= The records =
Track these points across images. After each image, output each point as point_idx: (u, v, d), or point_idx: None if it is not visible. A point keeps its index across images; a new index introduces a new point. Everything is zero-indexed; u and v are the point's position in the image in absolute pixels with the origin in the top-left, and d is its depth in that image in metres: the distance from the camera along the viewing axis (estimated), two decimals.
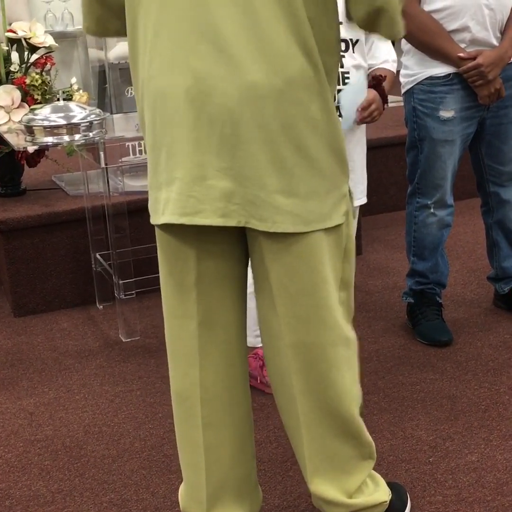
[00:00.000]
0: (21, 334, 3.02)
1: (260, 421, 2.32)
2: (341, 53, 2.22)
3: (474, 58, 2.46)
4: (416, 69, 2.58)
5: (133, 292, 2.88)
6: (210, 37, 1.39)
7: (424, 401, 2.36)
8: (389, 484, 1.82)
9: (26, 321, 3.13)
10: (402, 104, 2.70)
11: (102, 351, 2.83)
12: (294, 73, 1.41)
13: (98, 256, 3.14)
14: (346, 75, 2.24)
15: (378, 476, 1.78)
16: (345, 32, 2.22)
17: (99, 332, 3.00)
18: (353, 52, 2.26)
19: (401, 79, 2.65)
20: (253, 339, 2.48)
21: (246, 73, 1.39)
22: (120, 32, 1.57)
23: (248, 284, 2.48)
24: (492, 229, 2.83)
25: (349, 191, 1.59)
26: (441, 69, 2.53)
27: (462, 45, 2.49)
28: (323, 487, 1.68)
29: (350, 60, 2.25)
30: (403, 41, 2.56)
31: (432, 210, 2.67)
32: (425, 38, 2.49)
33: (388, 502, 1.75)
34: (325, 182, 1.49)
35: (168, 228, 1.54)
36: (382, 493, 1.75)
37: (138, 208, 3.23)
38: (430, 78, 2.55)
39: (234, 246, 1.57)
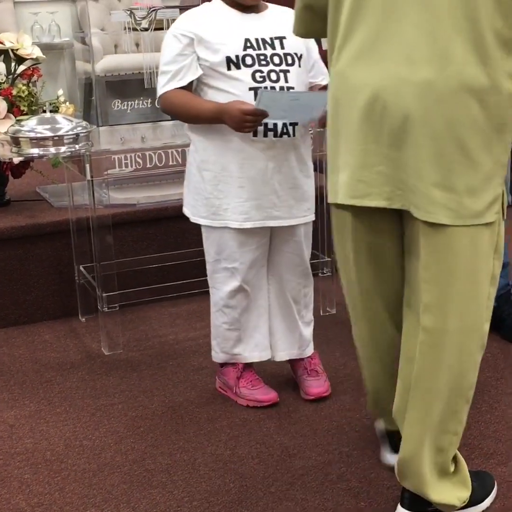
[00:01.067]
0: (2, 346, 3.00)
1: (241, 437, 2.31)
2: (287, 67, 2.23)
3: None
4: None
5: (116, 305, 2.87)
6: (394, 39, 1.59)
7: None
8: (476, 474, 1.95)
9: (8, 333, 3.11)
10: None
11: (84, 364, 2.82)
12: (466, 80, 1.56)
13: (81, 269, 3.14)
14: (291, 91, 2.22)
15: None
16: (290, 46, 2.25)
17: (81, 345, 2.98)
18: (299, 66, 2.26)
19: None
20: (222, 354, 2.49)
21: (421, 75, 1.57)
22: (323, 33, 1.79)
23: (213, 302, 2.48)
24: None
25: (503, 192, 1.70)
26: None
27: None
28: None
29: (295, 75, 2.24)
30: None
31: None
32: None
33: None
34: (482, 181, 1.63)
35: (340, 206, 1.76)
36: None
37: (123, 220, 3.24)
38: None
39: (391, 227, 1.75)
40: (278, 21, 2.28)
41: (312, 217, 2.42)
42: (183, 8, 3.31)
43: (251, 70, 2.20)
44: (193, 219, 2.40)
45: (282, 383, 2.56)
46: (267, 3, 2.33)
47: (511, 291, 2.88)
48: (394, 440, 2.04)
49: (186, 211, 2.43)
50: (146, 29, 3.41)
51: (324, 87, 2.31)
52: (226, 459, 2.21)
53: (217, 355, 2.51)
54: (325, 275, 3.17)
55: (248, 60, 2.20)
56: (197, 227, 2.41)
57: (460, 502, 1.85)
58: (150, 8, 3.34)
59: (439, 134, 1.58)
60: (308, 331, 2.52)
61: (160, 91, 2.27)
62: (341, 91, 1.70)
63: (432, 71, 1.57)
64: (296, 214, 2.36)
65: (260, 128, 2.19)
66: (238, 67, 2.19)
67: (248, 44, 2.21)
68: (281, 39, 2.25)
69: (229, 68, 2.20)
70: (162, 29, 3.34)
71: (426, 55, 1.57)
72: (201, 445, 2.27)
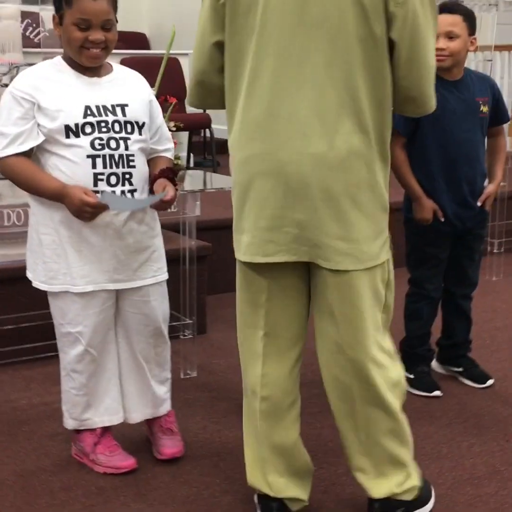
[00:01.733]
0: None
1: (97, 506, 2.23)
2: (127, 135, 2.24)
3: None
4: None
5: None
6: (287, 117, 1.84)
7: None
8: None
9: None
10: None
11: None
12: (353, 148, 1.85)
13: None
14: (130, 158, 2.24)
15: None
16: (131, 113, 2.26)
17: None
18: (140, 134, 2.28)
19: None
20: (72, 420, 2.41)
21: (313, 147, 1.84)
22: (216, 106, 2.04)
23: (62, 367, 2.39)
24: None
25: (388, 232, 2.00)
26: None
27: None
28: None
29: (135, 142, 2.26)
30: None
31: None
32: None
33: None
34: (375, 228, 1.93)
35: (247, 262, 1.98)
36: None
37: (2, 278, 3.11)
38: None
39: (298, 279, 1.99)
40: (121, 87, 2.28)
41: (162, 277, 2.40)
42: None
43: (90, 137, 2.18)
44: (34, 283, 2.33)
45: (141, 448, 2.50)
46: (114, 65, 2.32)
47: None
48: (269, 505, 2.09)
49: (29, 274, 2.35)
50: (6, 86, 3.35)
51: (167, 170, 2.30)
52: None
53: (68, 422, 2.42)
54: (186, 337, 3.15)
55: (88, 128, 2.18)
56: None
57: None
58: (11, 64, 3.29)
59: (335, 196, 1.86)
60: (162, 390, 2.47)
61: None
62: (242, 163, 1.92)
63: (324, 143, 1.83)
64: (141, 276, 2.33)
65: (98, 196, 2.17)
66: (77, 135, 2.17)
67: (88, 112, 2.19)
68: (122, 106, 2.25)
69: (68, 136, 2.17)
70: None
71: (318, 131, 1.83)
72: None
==
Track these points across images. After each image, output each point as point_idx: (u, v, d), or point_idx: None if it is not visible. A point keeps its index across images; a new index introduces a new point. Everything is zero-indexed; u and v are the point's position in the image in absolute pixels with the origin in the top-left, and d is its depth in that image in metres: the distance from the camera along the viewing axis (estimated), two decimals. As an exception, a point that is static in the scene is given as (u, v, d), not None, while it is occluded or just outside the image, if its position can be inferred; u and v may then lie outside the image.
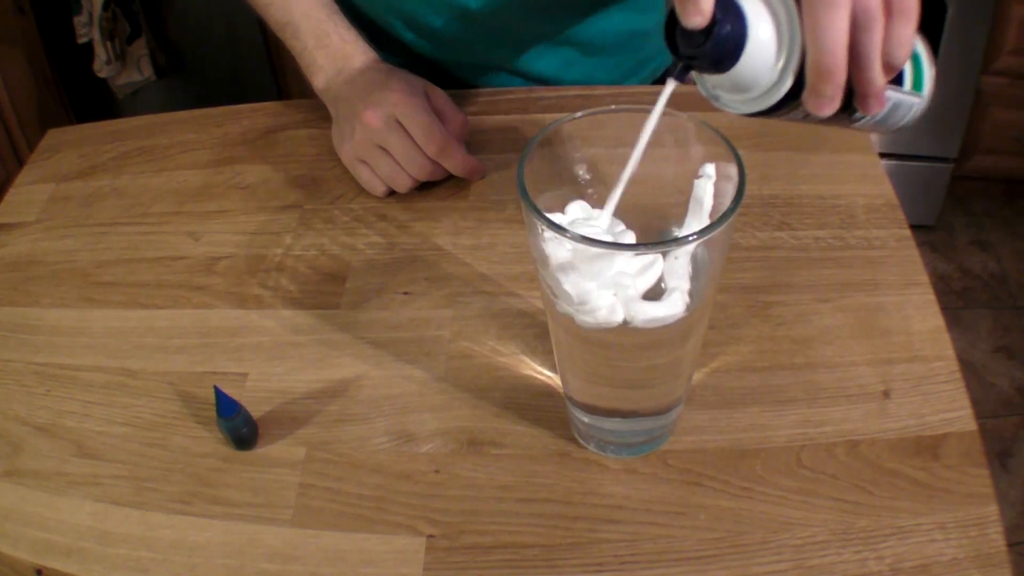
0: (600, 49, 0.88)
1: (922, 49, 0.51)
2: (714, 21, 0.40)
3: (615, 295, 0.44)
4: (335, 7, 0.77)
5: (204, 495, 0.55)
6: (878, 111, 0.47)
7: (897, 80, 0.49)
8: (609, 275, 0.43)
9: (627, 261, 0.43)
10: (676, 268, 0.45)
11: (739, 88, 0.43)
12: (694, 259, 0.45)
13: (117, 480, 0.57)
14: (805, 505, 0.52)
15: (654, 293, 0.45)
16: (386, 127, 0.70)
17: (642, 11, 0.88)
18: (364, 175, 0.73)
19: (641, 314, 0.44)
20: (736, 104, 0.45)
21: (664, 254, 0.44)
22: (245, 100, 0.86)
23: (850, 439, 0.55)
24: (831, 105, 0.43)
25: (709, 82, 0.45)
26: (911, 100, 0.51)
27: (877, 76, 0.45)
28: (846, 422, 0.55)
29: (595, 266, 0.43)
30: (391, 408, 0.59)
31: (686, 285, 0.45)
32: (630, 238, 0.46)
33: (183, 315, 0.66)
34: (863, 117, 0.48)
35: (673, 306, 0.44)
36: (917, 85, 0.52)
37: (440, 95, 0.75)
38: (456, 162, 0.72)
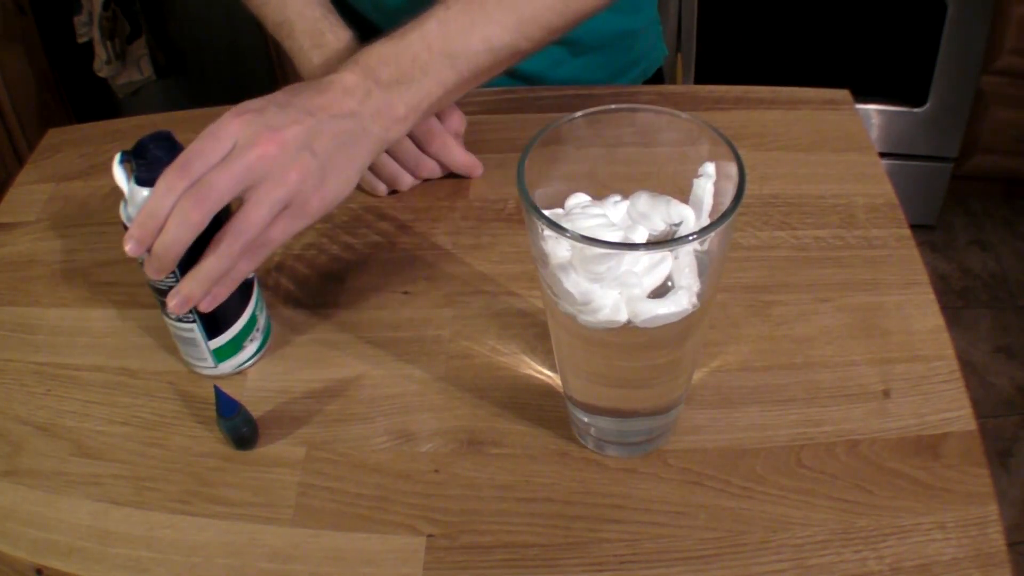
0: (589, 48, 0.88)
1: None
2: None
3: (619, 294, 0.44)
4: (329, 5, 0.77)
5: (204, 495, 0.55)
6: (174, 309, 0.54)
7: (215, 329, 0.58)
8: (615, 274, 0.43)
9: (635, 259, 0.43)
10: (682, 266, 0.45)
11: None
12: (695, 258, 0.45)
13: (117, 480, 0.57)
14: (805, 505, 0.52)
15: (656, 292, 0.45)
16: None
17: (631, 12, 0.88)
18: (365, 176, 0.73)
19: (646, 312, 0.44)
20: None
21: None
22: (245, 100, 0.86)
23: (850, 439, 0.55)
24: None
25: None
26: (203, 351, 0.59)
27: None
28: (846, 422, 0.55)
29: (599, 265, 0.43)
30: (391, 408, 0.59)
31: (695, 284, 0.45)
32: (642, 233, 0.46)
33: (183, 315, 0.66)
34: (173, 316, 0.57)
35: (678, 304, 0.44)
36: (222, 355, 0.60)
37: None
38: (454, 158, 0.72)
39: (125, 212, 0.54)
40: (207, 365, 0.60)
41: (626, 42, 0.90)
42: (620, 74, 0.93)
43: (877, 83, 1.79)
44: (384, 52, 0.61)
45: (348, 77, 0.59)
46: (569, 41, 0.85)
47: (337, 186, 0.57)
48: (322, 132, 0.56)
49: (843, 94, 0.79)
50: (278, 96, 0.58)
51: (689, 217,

= Directions for this task =
Starting with the line above that holds "8: (389, 484, 1.82)" and stopping with the line that holds "39: (234, 246, 1.57)", reproduce each line exactly, omitting all other lines.

= Exercise response =
8: (389, 484, 1.82)
9: (26, 321, 3.13)
10: (402, 104, 2.70)
11: (102, 351, 2.83)
12: (294, 73, 1.41)
13: (98, 256, 3.14)
14: (346, 75, 2.24)
15: (378, 476, 1.78)
16: (345, 32, 2.22)
17: (99, 332, 3.00)
18: (353, 52, 2.26)
19: (401, 79, 2.65)
20: (253, 339, 2.48)
21: (246, 73, 1.39)
22: (120, 32, 1.57)
23: (248, 284, 2.48)
24: (492, 229, 2.83)
25: (349, 191, 1.59)
26: (441, 69, 2.53)
27: (462, 45, 2.49)
28: (323, 487, 1.68)
29: (350, 60, 2.25)
30: (403, 41, 2.56)
31: (432, 210, 2.67)
32: (425, 38, 2.49)
33: (388, 502, 1.75)
34: (325, 182, 1.49)
35: (168, 228, 1.54)
36: (382, 493, 1.75)
37: (138, 208, 3.23)
38: (430, 78, 2.55)
39: (234, 246, 1.57)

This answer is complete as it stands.